__ACTIVITY__: Print out each line of the records below word for word, keeping the original order, spelling, and symbols.

__LISTED RECORDS__:

+===+

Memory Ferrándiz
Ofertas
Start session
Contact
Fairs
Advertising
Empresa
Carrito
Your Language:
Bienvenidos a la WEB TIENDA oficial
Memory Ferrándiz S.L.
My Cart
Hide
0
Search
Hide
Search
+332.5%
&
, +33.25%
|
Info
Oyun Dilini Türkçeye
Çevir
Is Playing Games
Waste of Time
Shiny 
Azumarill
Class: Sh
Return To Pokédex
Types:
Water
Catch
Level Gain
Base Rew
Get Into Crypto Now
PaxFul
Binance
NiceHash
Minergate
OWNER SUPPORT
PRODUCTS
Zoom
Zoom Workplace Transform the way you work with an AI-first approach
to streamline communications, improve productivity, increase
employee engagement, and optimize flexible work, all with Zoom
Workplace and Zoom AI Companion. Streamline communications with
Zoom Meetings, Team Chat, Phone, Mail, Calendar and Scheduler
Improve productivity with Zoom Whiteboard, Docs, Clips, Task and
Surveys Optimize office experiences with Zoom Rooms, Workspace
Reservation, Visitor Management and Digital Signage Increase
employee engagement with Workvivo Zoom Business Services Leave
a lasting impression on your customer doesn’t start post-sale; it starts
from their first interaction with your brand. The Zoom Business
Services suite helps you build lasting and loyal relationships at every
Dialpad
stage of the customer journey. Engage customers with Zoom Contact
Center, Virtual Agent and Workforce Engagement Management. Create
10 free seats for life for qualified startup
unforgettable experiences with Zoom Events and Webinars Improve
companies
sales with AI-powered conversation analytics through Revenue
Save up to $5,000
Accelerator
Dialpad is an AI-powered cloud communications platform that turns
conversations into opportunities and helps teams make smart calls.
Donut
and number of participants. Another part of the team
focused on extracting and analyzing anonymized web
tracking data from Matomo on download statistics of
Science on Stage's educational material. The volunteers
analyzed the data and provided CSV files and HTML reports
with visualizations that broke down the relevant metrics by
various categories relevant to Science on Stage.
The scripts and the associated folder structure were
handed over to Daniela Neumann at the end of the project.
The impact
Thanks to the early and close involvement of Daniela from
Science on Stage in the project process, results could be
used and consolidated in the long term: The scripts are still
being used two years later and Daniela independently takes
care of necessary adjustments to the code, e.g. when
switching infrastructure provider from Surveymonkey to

+===+

__RESPONSE AREA__:
Memory Ferrándiz
Ofertas
Start session
Contact
Fairs
Advertising
Empresa
Carrito
Your Language:
Bienvenidos a la WEB TIENDA oficial
Memory Ferrándiz S.L.
My Cart
Hide
0
Search
Hide
Search
+332.5%
&
, +33.25%
|
Info
Oyun Dilini Türkçeye
Çevir
Is Playing Games
Waste of Time
Shiny 
Azumarill
Class: Sh
Return To Pokédex
Types:
Water
Catch
Level Gain
Base Rew
Get Into Crypto Now
PaxFul
Binance
NiceHash
Minergate
OWNER SUPPORT
PRODUCTS
Zoom
Zoom Workplace Transform the way you work with an AI-first approach
to streamline communications, improve productivity, increase
employee engagement, and optimize flexible work, all with Zoom
Workplace and Zoom AI Companion. Streamline communications with
Zoom Meetings, Team Chat, Phone, Mail, Calendar and Scheduler
Improve productivity with Zoom Whiteboard, Docs, Clips, Task and
Surveys Optimize office experiences with Zoom Rooms, Workspace
Reservation, Visitor Management and Digital Signage Increase
employee engagement with Workvivo Zoom Business Services Leave
a lasting impression on your customer doesn’t start post-sale; it starts
from their first interaction with your brand. The Zoom Business
Services suite helps you build lasting and loyal relationships at every
Dialpad
stage of the customer journey. Engage customers with Zoom Contact
Center, Virtual Agent and Workforce Engagement Management. Create
10 free seats for life for qualified startup
unforgettable experiences with Zoom Events and Webinars Improve
companies
sales with AI-powered conversation analytics through Revenue
Save up to $5,000
Accelerator
Dialpad is an AI-powered cloud communications platform that turns
conversations into opportunities and helps teams make smart calls.
Donut
and number of participants. Another part of the team
focused on extracting and analyzing anonymized web
tracking data from Matomo on download statistics of
Science on Stage's educational material. The volunteers
analyzed the data and provided CSV files and HTML reports
with visualizations that broke down the relevant metrics by
various categories relevant to Science on Stage.
The scripts and the associated folder structure were
handed over to Daniela Neumann at the end of the project.
The impact
Thanks to the early and close involvement of Daniela from
Science on Stage in the project process, results could be
used and consolidated in the long term: The scripts are still
being used two years later and Daniela independently takes
care of necessary adjustments to the code, e.g. when
switching infrastructure provider from Surveymonkey to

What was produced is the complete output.